= James Wedlock =

Australian ironmaster

James Wedlock (22 March 1842 – 30 October 1898) was an ironmaster in the early days of Adelaide, South Australia.

==History==
Wedlock was born in Helston, Cornwall, and served an apprenticeship as a moulder. He emigrated to South Australia in the Lincoln, arriving in Adelaide in December 1865, and found employment at Wallaroo, then at the Victoria Foundry in Hindley Street around 1873, serving as manager under F. C. Belcher, then in 1878 became the owner, renaming it the Cornwall Foundry. He never lost his interest in the workers' welfare; his men were all employed on the eight hours principle; he started the first Labor League in Adelaide, which merged into the Eight Hours Union.

He was for 15 years a member of Adelaide's Fire Brigade, first as a fireman, then in charge of No. 2 reel, and for a time was deputy superintendent. Before he resigned in 1885 he had distinguished himself at several large fires, notably at James Marshall & Co.'s, the East-End Market, the Academy of Music, and Burford & Sons in 1886.

In 1892 he stood, unsuccessfully, for councillor for the Goodwood ward of the Unley Corporation but was defeated by two votes. Then in 1895 he was elected councillor for Gawler ward in the Adelaide City Corporation, and was still on the council when he died.

He was for many years a supporter of the South Adelaide Football Club, a member of the West Adelaide Electorate Cricket Club and the Norwood Cycling Club.
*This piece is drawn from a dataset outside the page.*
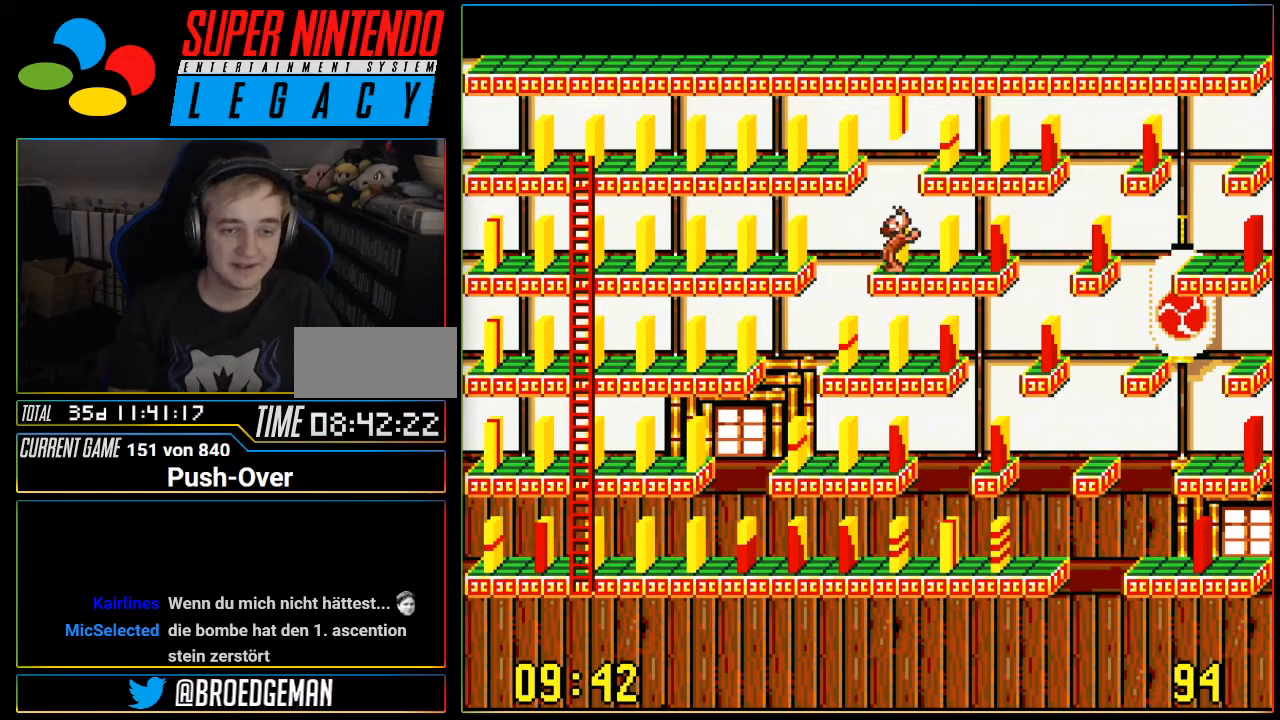
{"buttons": ["DPAD_LEFT"], "events": []}
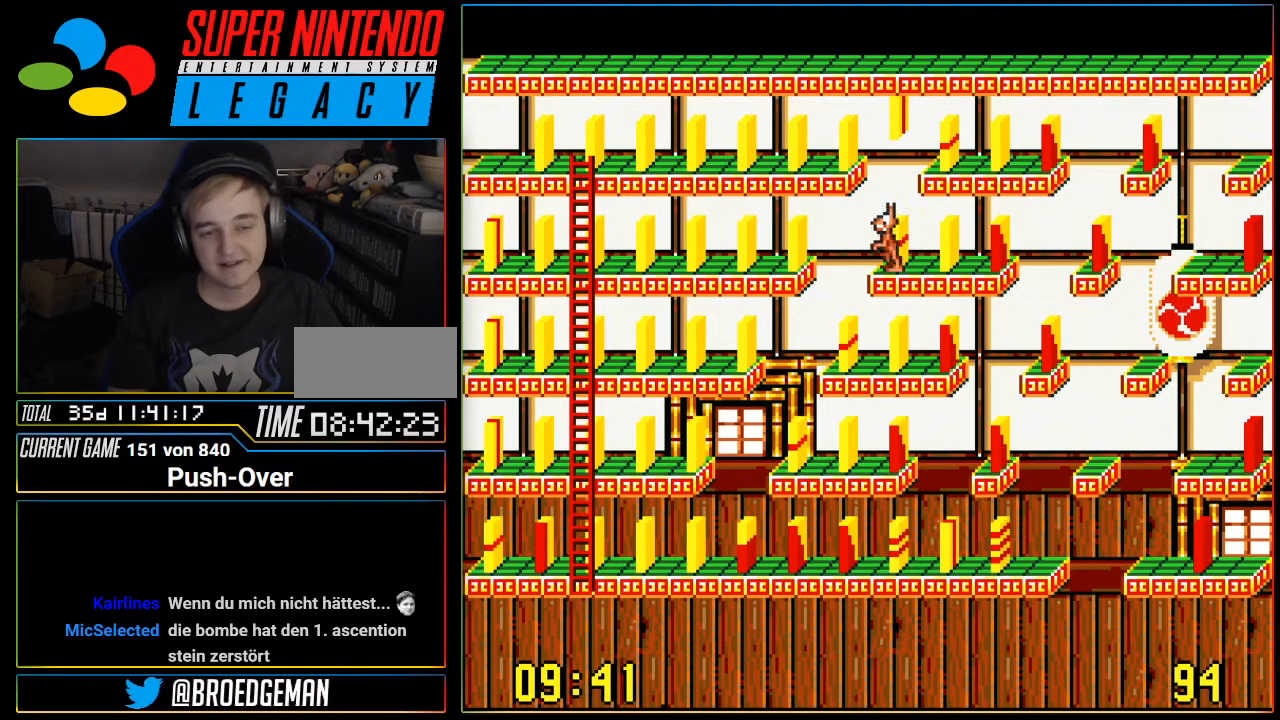
{"buttons": ["DPAD_LEFT"], "events": []}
He was a member, and church steward, of the Pirie Street Wesleyan Methodist Church, and helped out with the Sunday-School. He and his brother Edwin Wedlock were among the first members of the Cornish Society.

He died of cancer after a severe illness lasting about four months.

==Family==
He was married; they had one son, James Percy Wedlock (an employee of J. Colton & Co.) and two daughters, Miss S. Wedlock and Mrs. H. Bellhouse. Another three sons and four daughters predeceased him.